Si esto hubiera pasado en Maspalomas en Las Palmas estarían saltando las cadenas de TV vendiendo directos a Madrid. El humo trepa por las paredes como si la desgracia tuviera uñas. Negras, sucias, insaciables. Lo llaman incendio, pero esto fue otra cosa. Fue la ceniza de una verdad que nadie quiere contar en esta ciudad que finge que no pasa nada. Que no vio nada. Que no arde cuando arde. Que maquilla el desastre si los quemados no llevan chancletas alemanas ni visado británico en el sur de Gran Canaria.
En la calle Doctor Miguel Rosas número 39, en la mismísima entraña del barrio de Las Canteras que respira lo que no enseñan en los folletos de Turespaña, un edificio se incendió la madrugada del miércoles. Las llamas mordieron desde abajo, como si la pobreza tuviera un soplete en cada esquina. Y allí dentro, sesenta almas, doce heridas, un niño de tres años evacuado al Materno, un vecino en estado grave en el Negrín. Pero, ¿Quién importa cuando no eres turista con seguro de viaje?
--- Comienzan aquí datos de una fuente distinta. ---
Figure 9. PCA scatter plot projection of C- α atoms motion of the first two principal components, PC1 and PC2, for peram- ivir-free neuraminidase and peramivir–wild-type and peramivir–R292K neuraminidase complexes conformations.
De los sesenta desalojados, cuarenta y ocho eran turistas, sí, turistas, aunque no lo diga el parte oficial. Venidos de Mauritania, con melfa, con dineros, con ganas de gastar en Mesa y López lo que ya no dejan los franceses tacaños ni los nómadas digitales que van por la ciudad como si fueran embajadores del futuro. Esos africanos que aquí no quieren llamar turistas porque eso implicaría reconocer que hay oro en su piel tostada por el sol del Sahel. Nunca les ha dedicado la Zona Comercial de Mesa y López ni un post en sus redes por su día nacional cada 28 de noviembre. Que alguien pregunte a los grandes almacenes, ópticas, tiendas de ropa de niños o cadenas de restauración en franquicias por el dineral de los mauritanos. Prefieren franceses.
La ciudad los llama “visitantes”, como si vinieran de paso a molestar. Como si no dejaran 600.000 euros semanales solo en la zona comercial. Como si su dinero no valiera lo mismo que el del alemán que desayuna salchichas en Playa del Inglés. El silencio institucional es brutal. No hay comunicado, no hay protocolo, no hay recolocación. Que se las arreglen, que no molesten, que no salgan en la foto.
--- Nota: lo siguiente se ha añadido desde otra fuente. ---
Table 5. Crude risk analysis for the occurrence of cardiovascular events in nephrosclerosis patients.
El incendio empezó a la 1:14. Los muebles en la acera, los gritos en las escaleras, la humareda subiendo como un mal presagio. Unos dicen que fue una colilla, otros que alguien preparaba una obra en la planta baja. Todos sospechan que alguien lo encendió con más intención que descuido. Lo cierto es que las llamas bailaron durante seis horas y, cuando se apagaron, el edificio era un esqueleto tiznado.
La Policía Científica investiga. Se barajan todas las hipótesis, menos la que realmente importa: que las vidas que ardieron allí no pesan igual en la balanza mediática porque no tienen el pasaporte adecuado. Que los turistas mauritanos no caben en la postal de Las Palmas aunque paguen más por un pantalón en Zara que un Erasmus por toda su estancia.
Y ahora, tras los aplausos a los bomberos y los partes médicos, queda el eco del desprecio. Queda el miedo que alguien sembró con una mentira ruin: que si se quedaban les iba a caer encima la policía. Como si fueran ilegales, como si no hubieran venido con billete de vuelta. Dejaron ropa, dejaron maletas, dejaron dignidad en la acera tiznada, porque alguien les dijo que aquí no eran bienvenidos. Las Palmas oculta. Las Palmas calla. Porque aquí, si no ardes en inglés o alemán, no ardes. En Las Palmas el fuego no es noticia si calcina a los invisibles. Si esto hubiera pasado en Maspalomas en Las Palmas estarían saltando las cadenas de TV vendiendo directos a Madrid.